Work to complete => Look through the records below and copy each line that includes the word "Page".

Exercise inputs =>
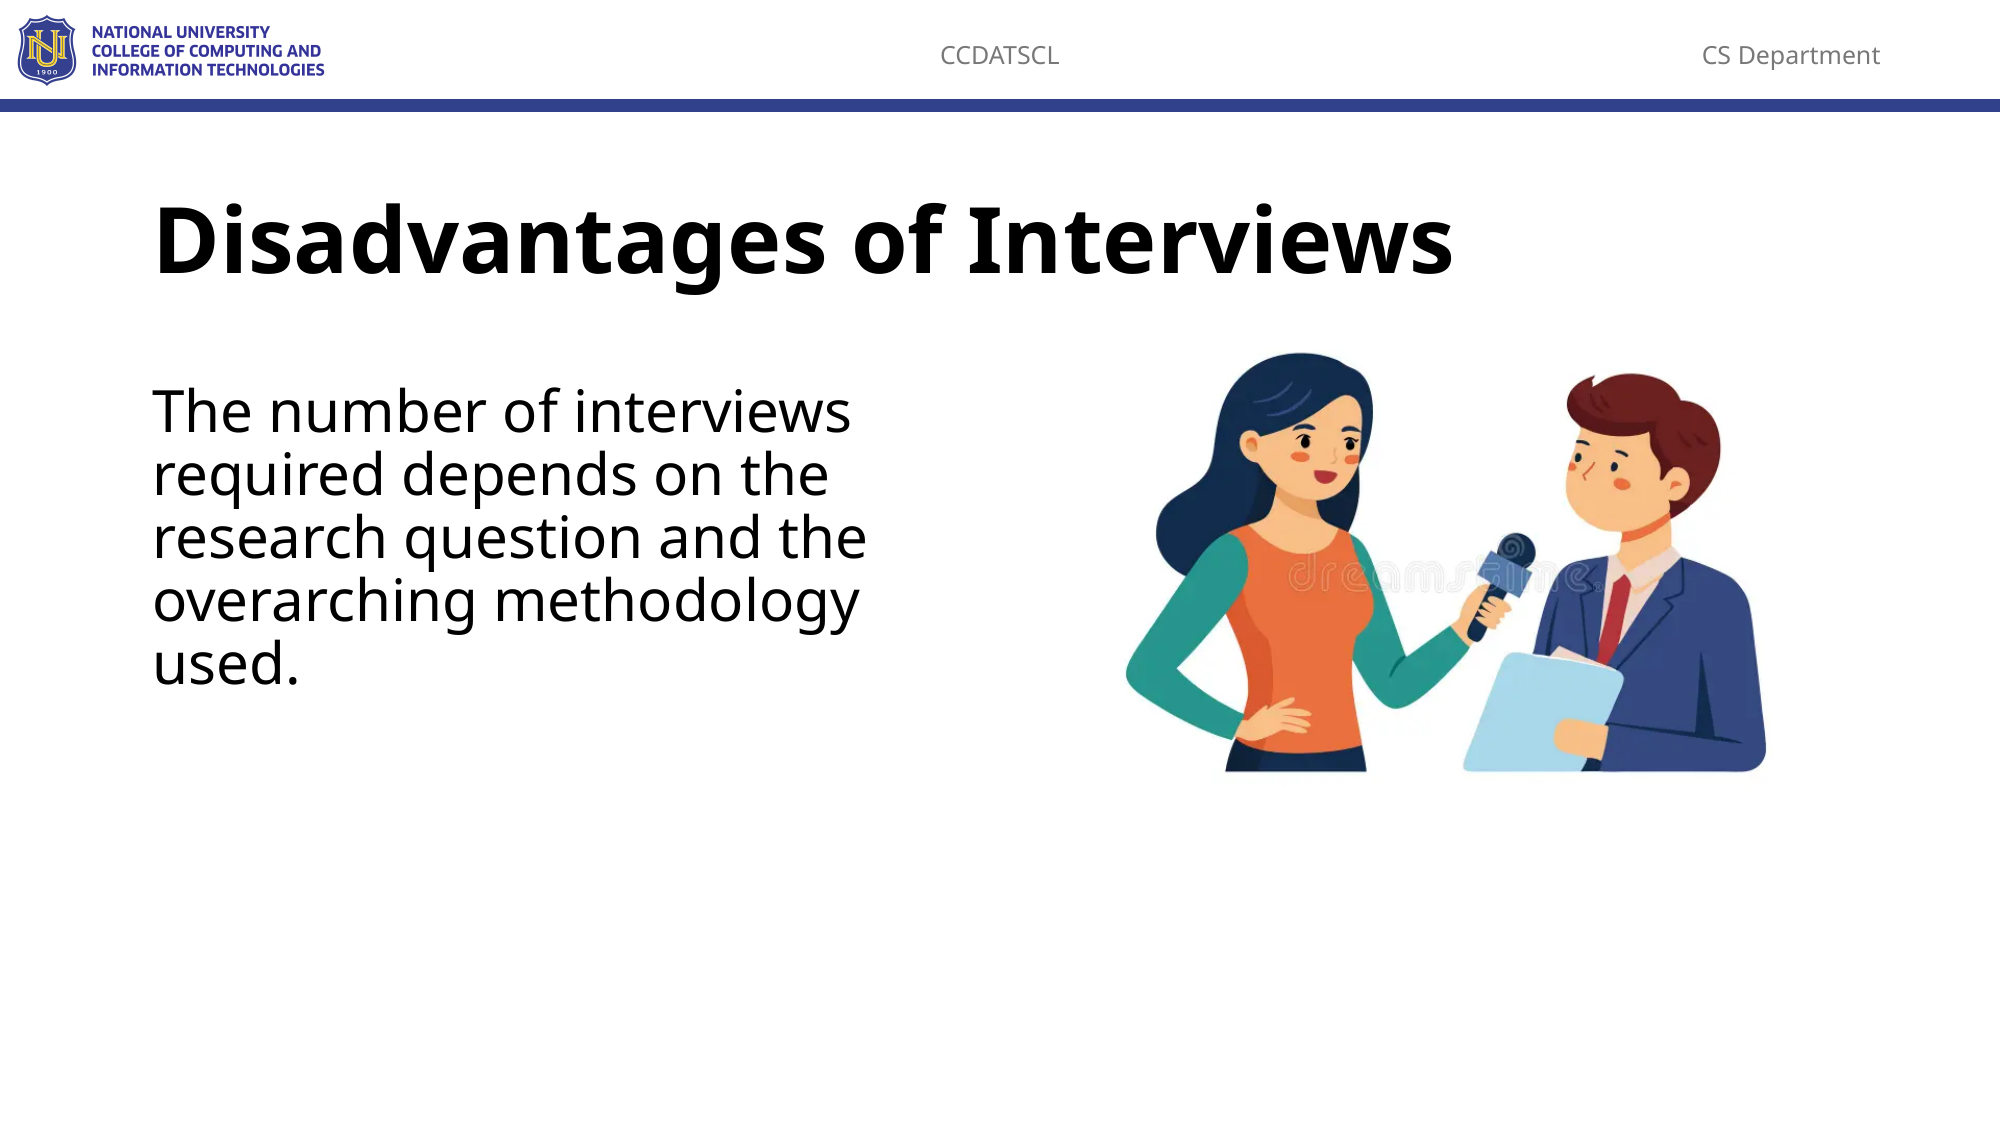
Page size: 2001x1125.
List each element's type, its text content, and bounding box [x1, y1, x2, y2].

---

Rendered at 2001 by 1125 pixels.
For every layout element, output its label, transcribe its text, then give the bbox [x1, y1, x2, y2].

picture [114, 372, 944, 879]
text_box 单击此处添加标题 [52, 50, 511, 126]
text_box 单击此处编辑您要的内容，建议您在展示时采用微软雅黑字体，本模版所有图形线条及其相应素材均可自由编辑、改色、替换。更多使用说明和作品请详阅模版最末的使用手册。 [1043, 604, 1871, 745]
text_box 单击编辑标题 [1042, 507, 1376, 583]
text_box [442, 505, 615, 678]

--

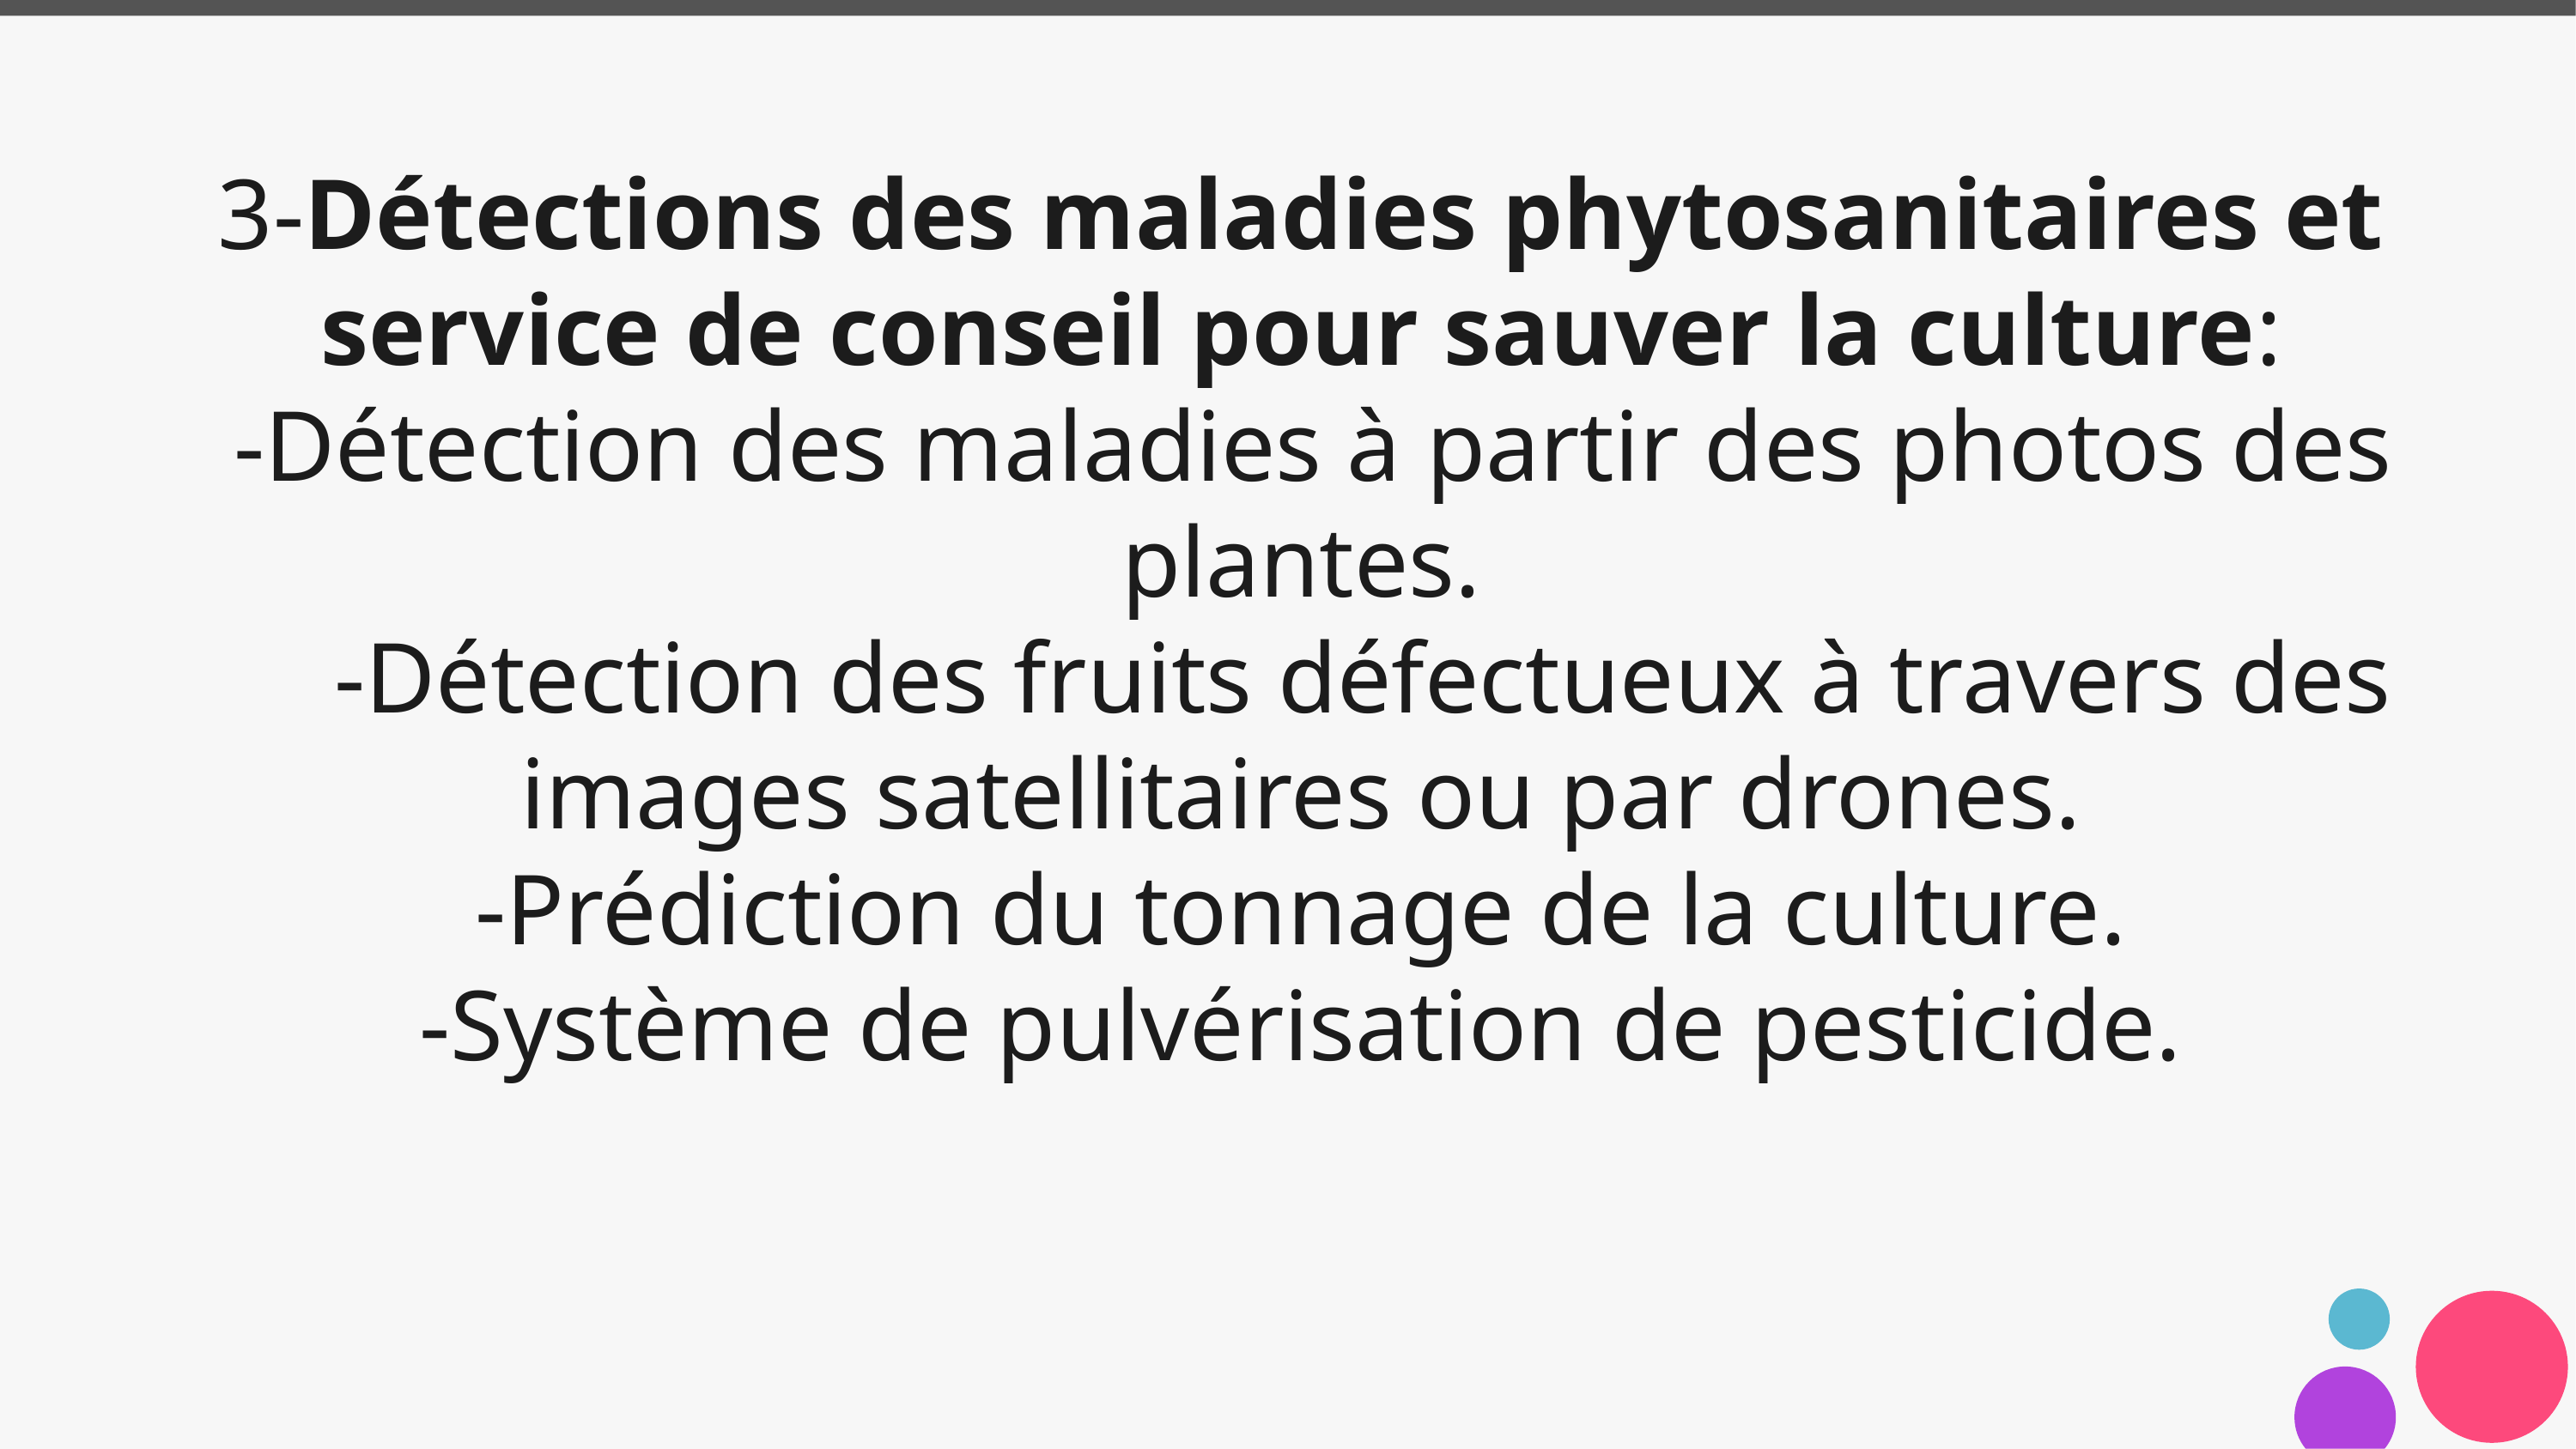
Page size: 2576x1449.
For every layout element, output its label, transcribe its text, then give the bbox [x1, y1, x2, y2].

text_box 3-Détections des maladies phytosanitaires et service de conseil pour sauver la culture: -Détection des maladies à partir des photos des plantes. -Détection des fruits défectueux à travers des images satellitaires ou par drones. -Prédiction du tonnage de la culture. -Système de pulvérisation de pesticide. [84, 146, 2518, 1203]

Answer for the task =>
Page size: 2001x1125.
Page size: 2576x1449.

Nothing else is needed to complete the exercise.